Il Portale storico della Presidenza della Repubblica

Pubblicato il 2 giugno 2018, il Portale storico della Presidenza della Repubblica rende progressivamente disponibile il patrimonio conservato dall'Archivio storico.
Archivi, documenti, fotografie, dati, percorsi tematici e risorse digitali trasmettono la memoria dei Capi dello Stato dell'Italia repubblicana; testimoniano in modo straordinariamente capillare le attività, gli interventi e i discorsi dei Presidenti della Repubblica nello svolgimento delle funzioni che la Costituzione assegna loro; testimoniano le attività dell'Amministrazione e dei suoi protagonisti, che operano a supporto della figura presidenziale; rappresentano il Paese che ne costituisce lo sfondo; raccontano le vicende del Palazzo del Quirinale, ieri palazzo dei papi e dei re, oggi sede della massima carica dello Stato repubblicano.

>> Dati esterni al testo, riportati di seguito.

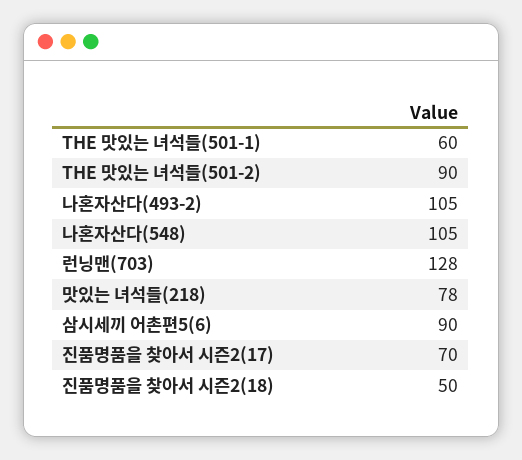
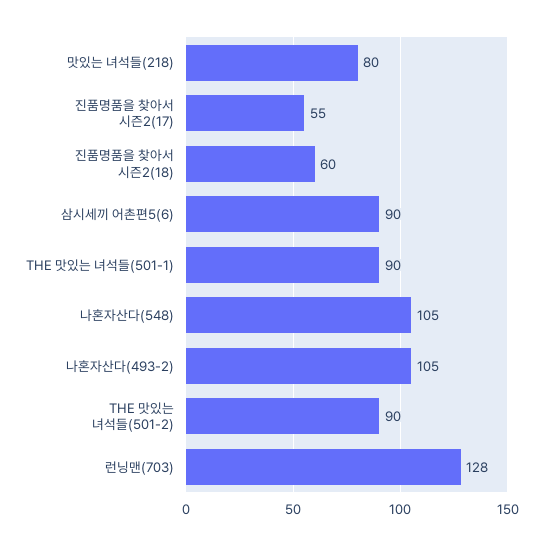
  {
-   "THE 맛있는 녀석들(501-1)": 60,
+   "THE 맛있는 녀석들(501-1)": 90,
    "THE 맛있는 녀석들(501-2)": 90,
    "나혼자산다(493-2)": 105,
    "나혼자산다(548)": 105,
    "런닝맨(703)": 128,
-   "맛있는 녀석들(218)": 78,
+   "맛있는 녀석들(218)": 80,
    "삼시세끼 어촌편5(6)": 90,
-   "진품명품을 찾아서 시즌2(17)": 70,
+   "진품명품을 찾아서 시즌2(17)": 55,
-   "진품명품을 찾아서 시즌2(18)": 50
+   "진품명품을 찾아서 시즌2(18)": 60
  }

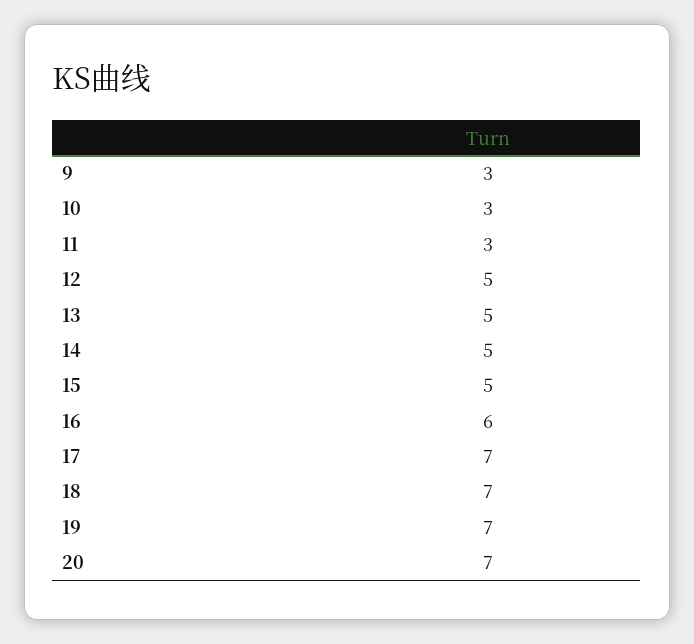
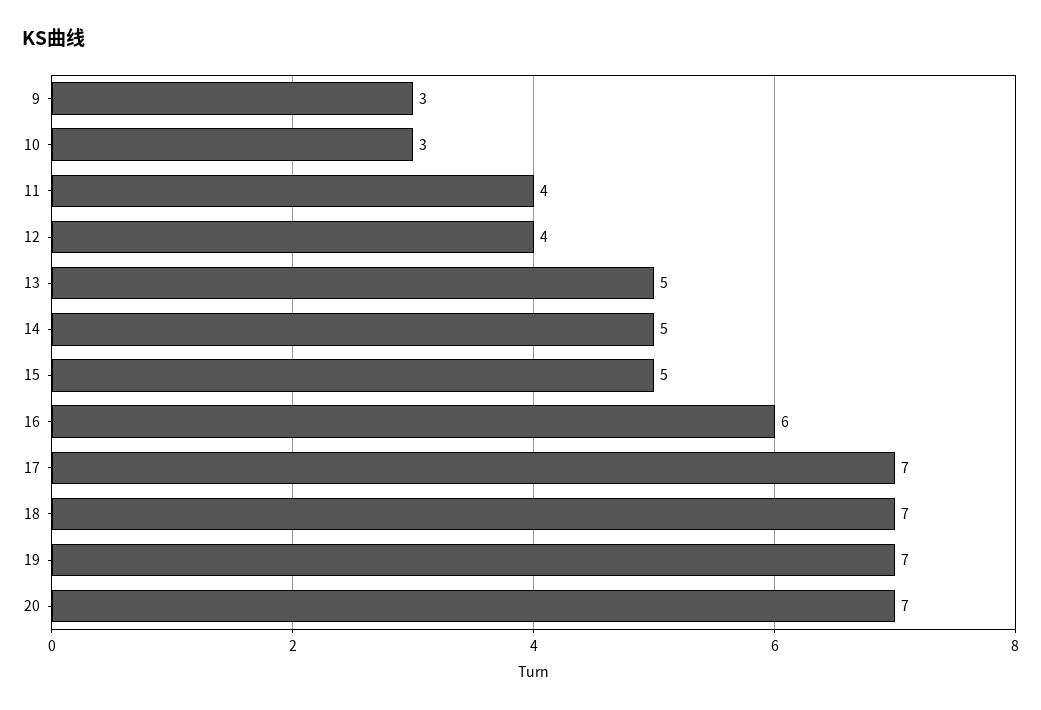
  {
    "9": 3,
    "10": 3,
-   "11": 3,
+   "11": 4,
-   "12": 5,
+   "12": 4,
    "13": 5,
    "14": 5,
    "15": 5,
    "16": 6,
    "17": 7,
    "18": 7,
    "19": 7,
    "20": 7
  }

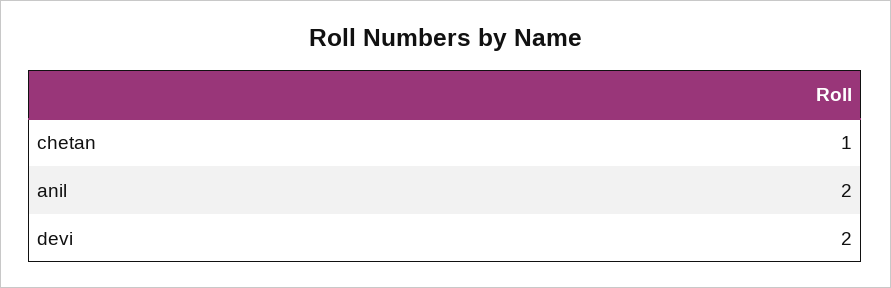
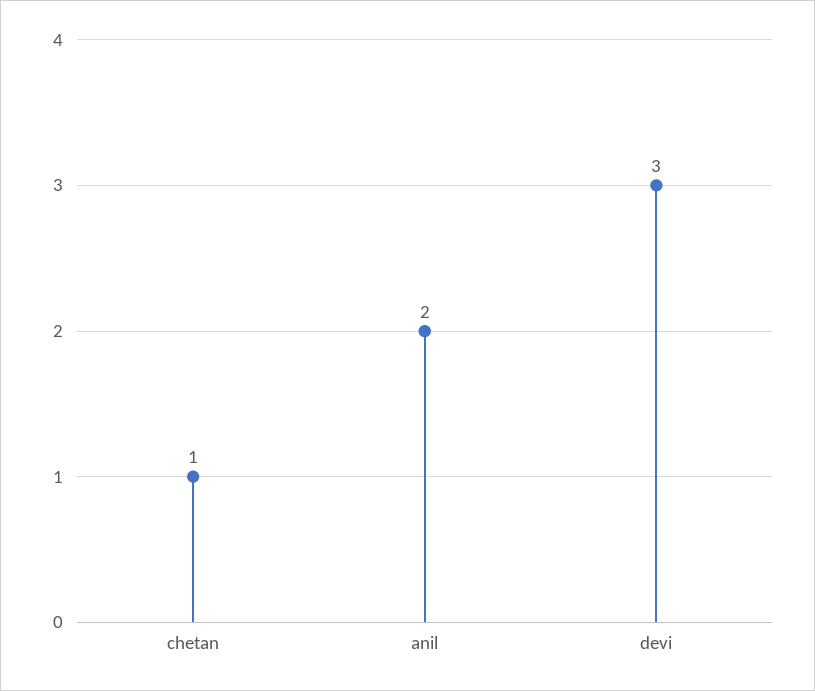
  {
    "chetan": 1,
    "anil": 2,
-   "devi": 2
+   "devi": 3
  }

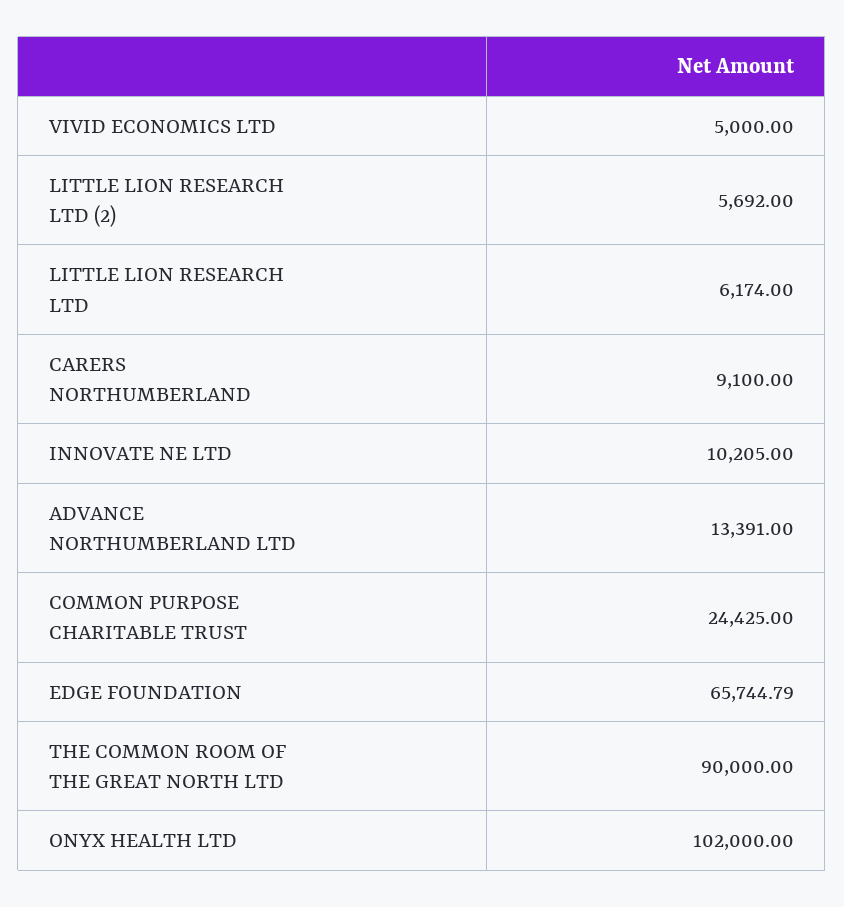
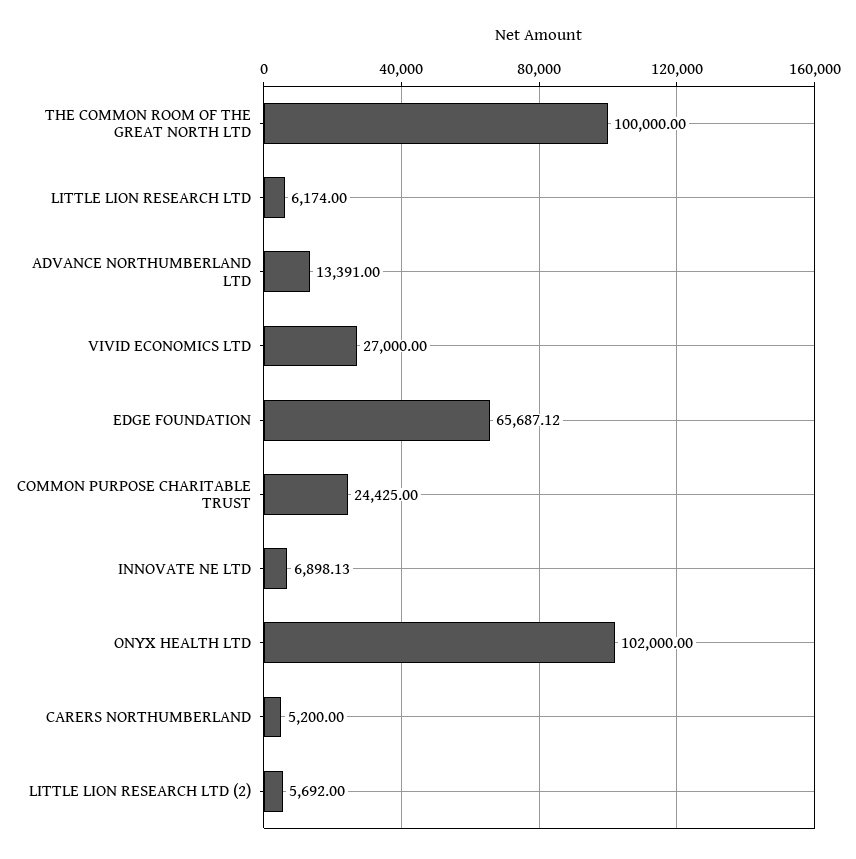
  {
-   "VIVID ECONOMICS LTD": 5000,
+   "VIVID ECONOMICS LTD": 27000,
    "LITTLE LION RESEARCH LTD (2)": 5692,
    "LITTLE LION RESEARCH LTD": 6174,
-   "CARERS NORTHUMBERLAND": 9100,
+   "CARERS NORTHUMBERLAND": 5200,
-   "INNOVATE NE LTD": 10205,
+   "INNOVATE NE LTD": 6898.13,
    "ADVANCE NORTHUMBERLAND LTD": 13391,
    "COMMON PURPOSE CHARITABLE TRUST": 24425,
-   "EDGE FOUNDATION": 65744.79,
+   "EDGE FOUNDATION": 65687.12,
-   "THE COMMON ROOM OF THE GREAT NORTH LTD": 90000,
+   "THE COMMON ROOM OF THE GREAT NORTH LTD": 100000,
    "ONYX HEALTH LTD": 102000
  }

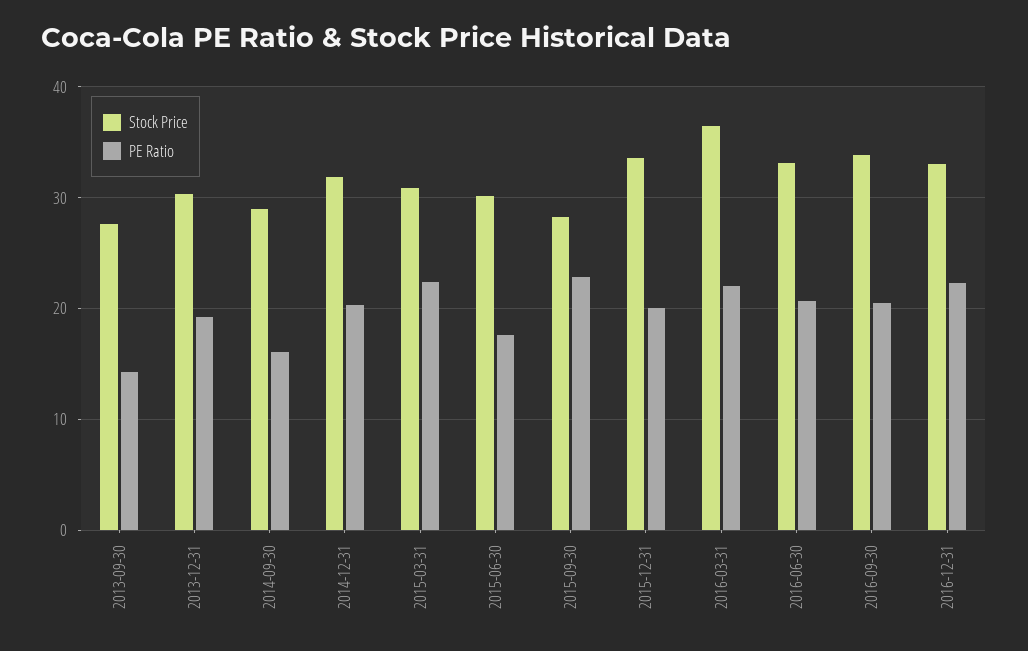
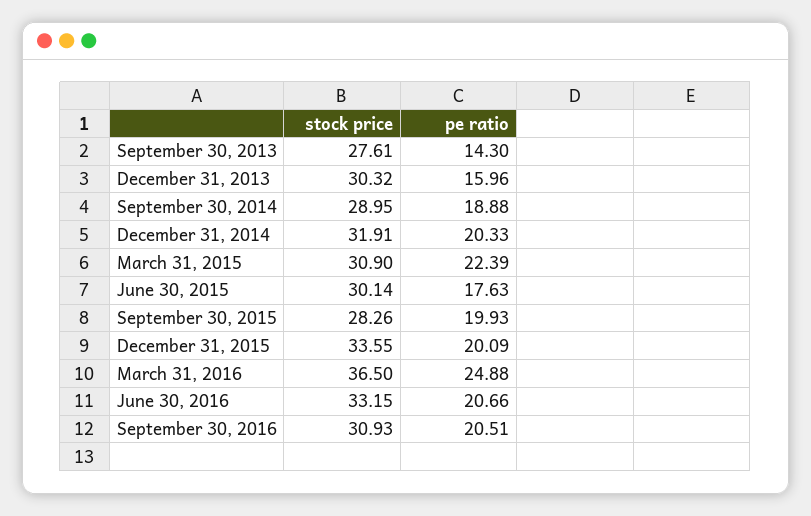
  {
    "Stock Price": {
      "2013-09-30": 27.61,
      "2013-12-31": 30.32,
      "2014-09-30": 28.95,
      "2014-12-31": 31.91,
      "2015-03-31": 30.9,
      "2015-06-30": 30.14,
      "2015-09-30": 28.26,
      "2015-12-31": 33.55,
      "2016-03-31": 36.5,
      "2016-06-30": 33.15,
-     "2016-09-30": 34,
+     "2016-09-30": 30.93
-     "2016-12-31": 33
    },
    "PE Ratio": {
      "2013-09-30": 14.3,
-     "2013-12-31": 19,
+     "2013-12-31": 15.96,
-     "2014-09-30": 16,
+     "2014-09-30": 18.88,
      "2014-12-31": 20.33,
      "2015-03-31": 22.39,
      "2015-06-30": 17.63,
-     "2015-09-30": 23,
+     "2015-09-30": 19.93,
      "2015-12-31": 20.09,
-     "2016-03-31": 22,
+     "2016-03-31": 24.88,
      "2016-06-30": 20.66,
-     "2016-09-30": 20.51,
+     "2016-09-30": 20.51
-     "2016-12-31": 22
    }
  }

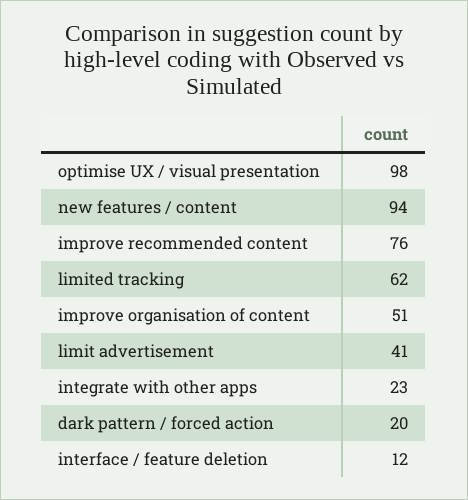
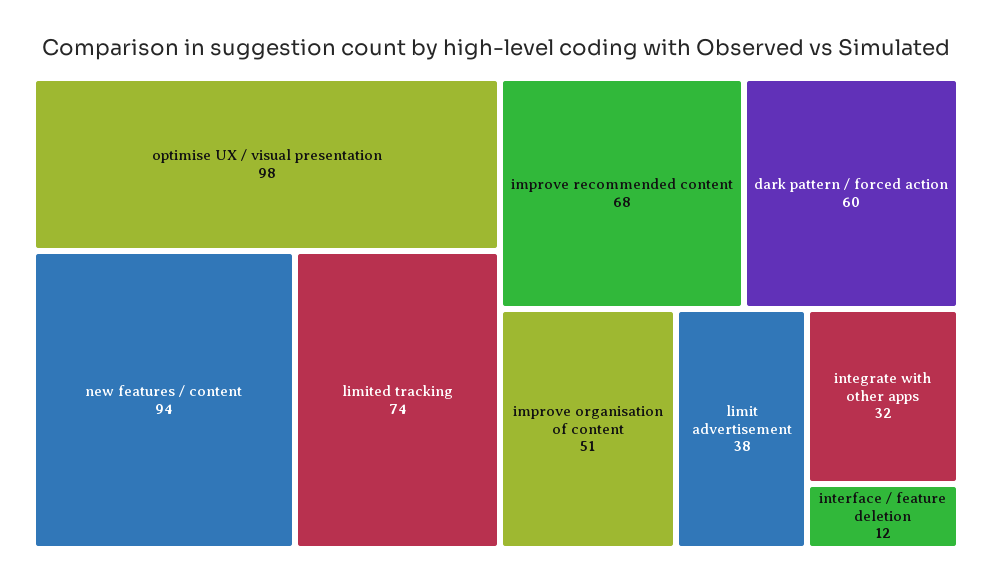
  {
    "optimise UX / visual presentation": 98,
    "new features / content": 94,
-   "improve recommended content": 76,
+   "improve recommended content": 68,
-   "limited tracking": 62,
+   "limited tracking": 74,
    "improve organisation of content": 51,
-   "limit advertisement": 41,
+   "limit advertisement": 38,
-   "integrate with other apps": 23,
+   "integrate with other apps": 32,
-   "dark pattern / forced action": 20,
+   "dark pattern / forced action": 60,
    "interface / feature deletion": 12
  }

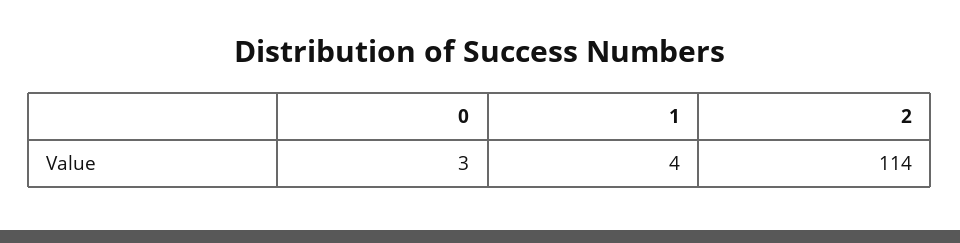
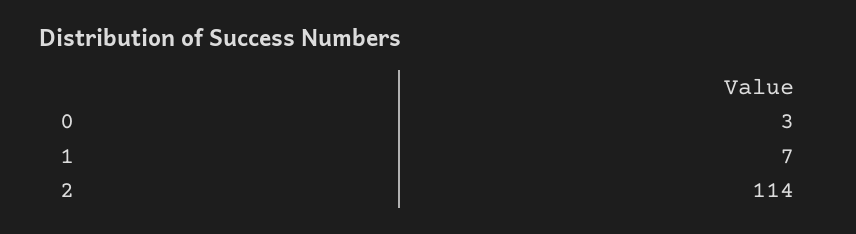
  {
    "0": 3,
-   "1": 4,
+   "1": 7,
    "2": 114
  }

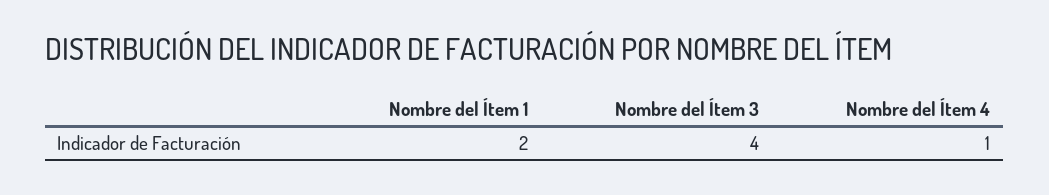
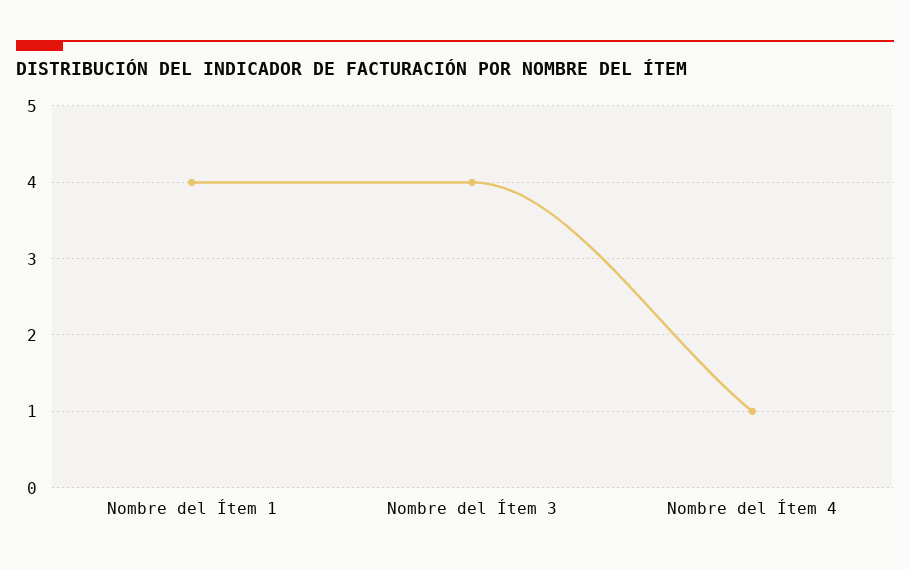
  {
-   "Nombre del Ítem 1": 2,
+   "Nombre del Ítem 1": 4,
    "Nombre del Ítem 3": 4,
    "Nombre del Ítem 4": 1
  }

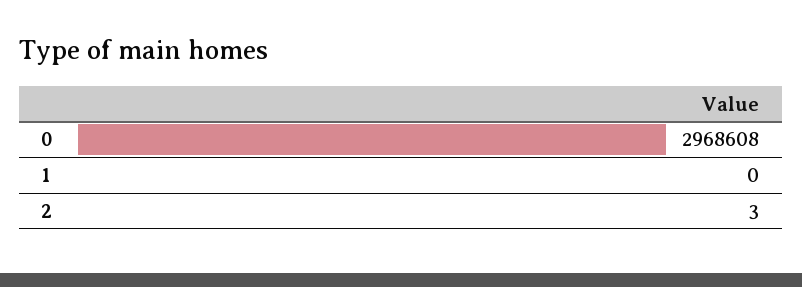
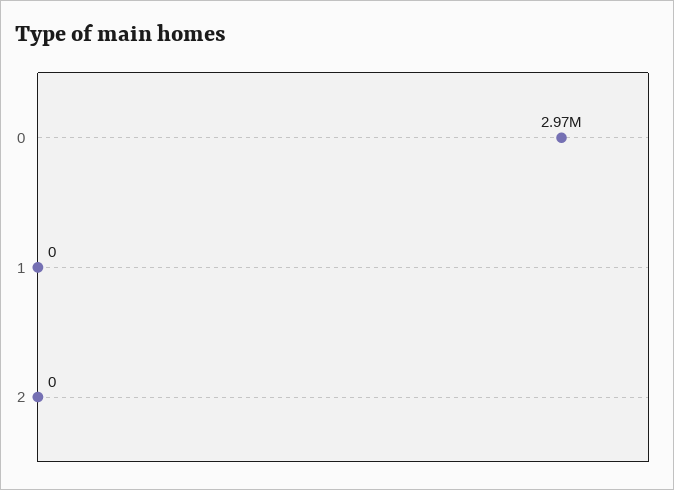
  {
    "0": 2968608,
    "1": 0,
-   "2": 3
+   "2": 0
  }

I numeri del Portale: 70.780 eventi, tra udienze, impegni pubblici e privati dei Presidenti; 1.729 visite in Italia e 570 viaggi all'estero; 16.269 pagine di diario digitalizzate; 217.442 immagini; 25.111 immagini che documentano la storia d'Italia dalla Monarchia alla Repubblica; 1.416 audiovisivi; 12.519 complessi archivistici; 6.083 discorsi e interventi; 5.325 atti firmati; 55.759 Provvedimenti di grazia; 542 comunicati della Presidenza del Consiglio dei Ministri dal 1945 al 1950; 11.835 comunicati delle presidenze Ciampi e Napolitano; 47.979 comunicati dalle presidenze Gronchi a Scalfaro; 239 volumi in Materiali e pubblicazioni per un totale di 48.103 pagine in formato digitale; 75 soggetti produttori e 516 strutture organizzative; 131 biografie di consiglieri e consulenti; 1.379.618 triple caricate sull'Endpoint (aggiornamento del 05 aprile 2021)

Il Diario storico

 

lunedì
11 giugno 1990

Partenza del Presidente della Repubblica, in forma privata, per la visita di Stato nella Repubblica di San Marino (11-12 giugno 1990)

8,45

Giungono all'Aeroporto di Ciampino (Area di Rappresentanza), i componenti la Delegazione ufficiale e non ufficiale.

8,55

Il Capo dello Stato, accompagnato dal Segretario generale della Presidenza della Repubblica, lascia in auto il Palazzo del Quirinale per recarsi all'Aeroporto di Ciampino (corteo privato: alleg. «1»).

9,00

Giunge all'Area di Rappresentanza dell'Aeroporto di Ciampino il Sottosegretario agli Affari Esteri.

9,15

L'auto presidenziale giunge all'Aeroporto di Ciampino, dove il Presidente della Repubblica viene ricevuto dal Sottosegretario agli Affari Esteri, dal Capo del Cerimoniale Diplomatico della Repubblica e dal Comandante dell'Aeroporto di Ciampino.

9,25

Il Presidente della Repubblica, unitamente al Ministro degli Affari Esteri, si reca a bordo dell'aereo presidenziale dove hanno preso posto nel frattempo gli altri componenti la Delegazione.

9,30

L'aereo presidenziale decolla dall'Aeroporto di Ciampino.

10,15

L'aereo che reca a bordo il Presidente della Repubblica atterra all'Aeroporto di Rimini-Miramare, dove il Capo dello Stato viene ricevuto, in forma privata, dal Ministro degli Affari Esteri, dal Prefetto, dal Questore e dal Comandante del Gruppo Carabinieri di Forlì e dal Comandante dell'Aeroporto.

10,20

Il Presidente della Repubblica lascia in auto l'Aeroporto di Rimini-Miramare per raggiungere il confine della Repubblica di San Marino (corteo: alleg. «2»).

10,35

Il corteo presidenziale giunge in prossimità del confine di Stato, dove il Presidente della Repubblica, disceso dalla vettura, viene accolto dal Comandante della Regione Militare Tosco-Emiliana. Ricevuti i prescritti onori, il Capo dello Stato, accompagnato dal Comandante della Regione Militare Tosco-Emiliana e dal Consigliere Militare Aggiunto per la Marina, passa in rassegna il reparto schierato con bandiera e musica. Terminata la rassegna, il Presidente della Repubblica, varca a piedi il confine della Repubblica di San Marino (località Dogana), accompagnato dai componenti la Delegazione, nel frattempo sopraggiunti seguendo un percorso parallelo.

10,40

Ha inizio la visita di Stato secondo le modalità indicate nel protocollo a stampa del Ministero degli Affari Esteri.